DATA FOR PROCESSING:
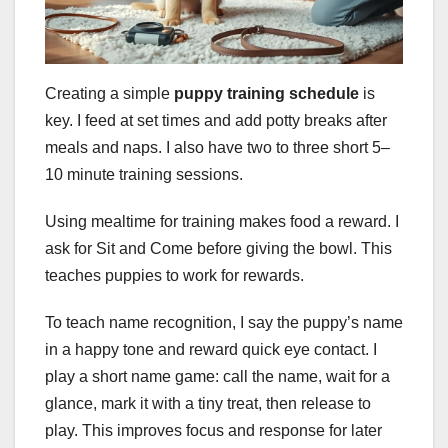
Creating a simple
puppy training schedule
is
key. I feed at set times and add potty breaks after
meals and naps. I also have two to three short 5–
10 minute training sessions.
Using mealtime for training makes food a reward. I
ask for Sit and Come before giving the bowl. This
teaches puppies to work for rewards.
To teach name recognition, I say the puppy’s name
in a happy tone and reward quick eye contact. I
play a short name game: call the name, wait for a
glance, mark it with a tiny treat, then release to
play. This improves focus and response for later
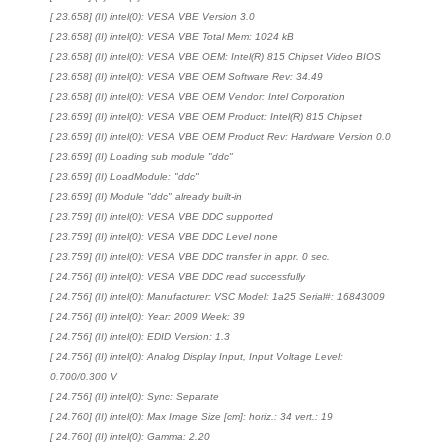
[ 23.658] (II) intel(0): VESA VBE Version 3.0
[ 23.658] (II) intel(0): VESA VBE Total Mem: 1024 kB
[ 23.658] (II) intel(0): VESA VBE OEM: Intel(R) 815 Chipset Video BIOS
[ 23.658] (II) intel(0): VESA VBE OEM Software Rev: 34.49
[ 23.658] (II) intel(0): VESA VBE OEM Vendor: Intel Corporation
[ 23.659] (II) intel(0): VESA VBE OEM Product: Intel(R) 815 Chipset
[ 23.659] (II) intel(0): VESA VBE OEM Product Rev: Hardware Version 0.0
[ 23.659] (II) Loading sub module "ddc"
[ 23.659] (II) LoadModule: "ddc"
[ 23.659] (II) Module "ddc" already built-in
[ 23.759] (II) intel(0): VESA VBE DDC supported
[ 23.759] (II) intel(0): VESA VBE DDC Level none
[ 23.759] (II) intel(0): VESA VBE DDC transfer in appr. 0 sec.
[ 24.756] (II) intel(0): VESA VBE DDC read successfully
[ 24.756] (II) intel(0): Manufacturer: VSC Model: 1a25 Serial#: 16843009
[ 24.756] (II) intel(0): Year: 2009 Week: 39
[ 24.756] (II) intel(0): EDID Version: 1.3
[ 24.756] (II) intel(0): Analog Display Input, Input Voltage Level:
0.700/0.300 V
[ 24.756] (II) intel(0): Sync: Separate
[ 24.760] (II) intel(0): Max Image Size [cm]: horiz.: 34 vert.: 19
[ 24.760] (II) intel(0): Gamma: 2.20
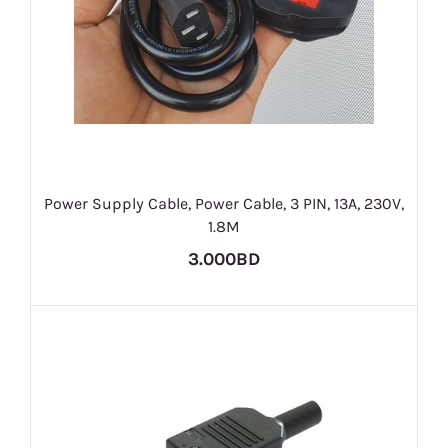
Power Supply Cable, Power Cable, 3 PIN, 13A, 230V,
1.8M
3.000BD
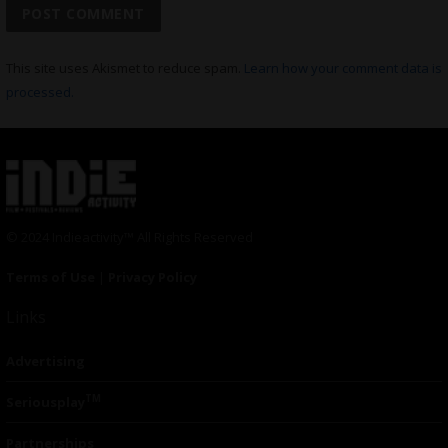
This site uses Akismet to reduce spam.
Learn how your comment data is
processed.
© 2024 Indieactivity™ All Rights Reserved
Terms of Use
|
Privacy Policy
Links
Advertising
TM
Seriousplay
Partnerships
==
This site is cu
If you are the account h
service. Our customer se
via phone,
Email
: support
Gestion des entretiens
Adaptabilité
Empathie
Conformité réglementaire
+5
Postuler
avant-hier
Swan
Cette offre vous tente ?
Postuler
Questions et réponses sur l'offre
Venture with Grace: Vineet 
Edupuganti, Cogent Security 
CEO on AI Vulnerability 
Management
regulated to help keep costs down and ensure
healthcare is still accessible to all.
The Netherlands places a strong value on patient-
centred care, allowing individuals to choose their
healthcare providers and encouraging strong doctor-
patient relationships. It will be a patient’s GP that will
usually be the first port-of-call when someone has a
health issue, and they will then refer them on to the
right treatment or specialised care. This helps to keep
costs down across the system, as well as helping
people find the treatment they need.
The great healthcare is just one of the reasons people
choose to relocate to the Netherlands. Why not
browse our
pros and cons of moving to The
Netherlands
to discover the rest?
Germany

INSTRUCTION: Determine how many lines in the records include the string "then". Only that number should be given.

WRITTEN ANSWER: 2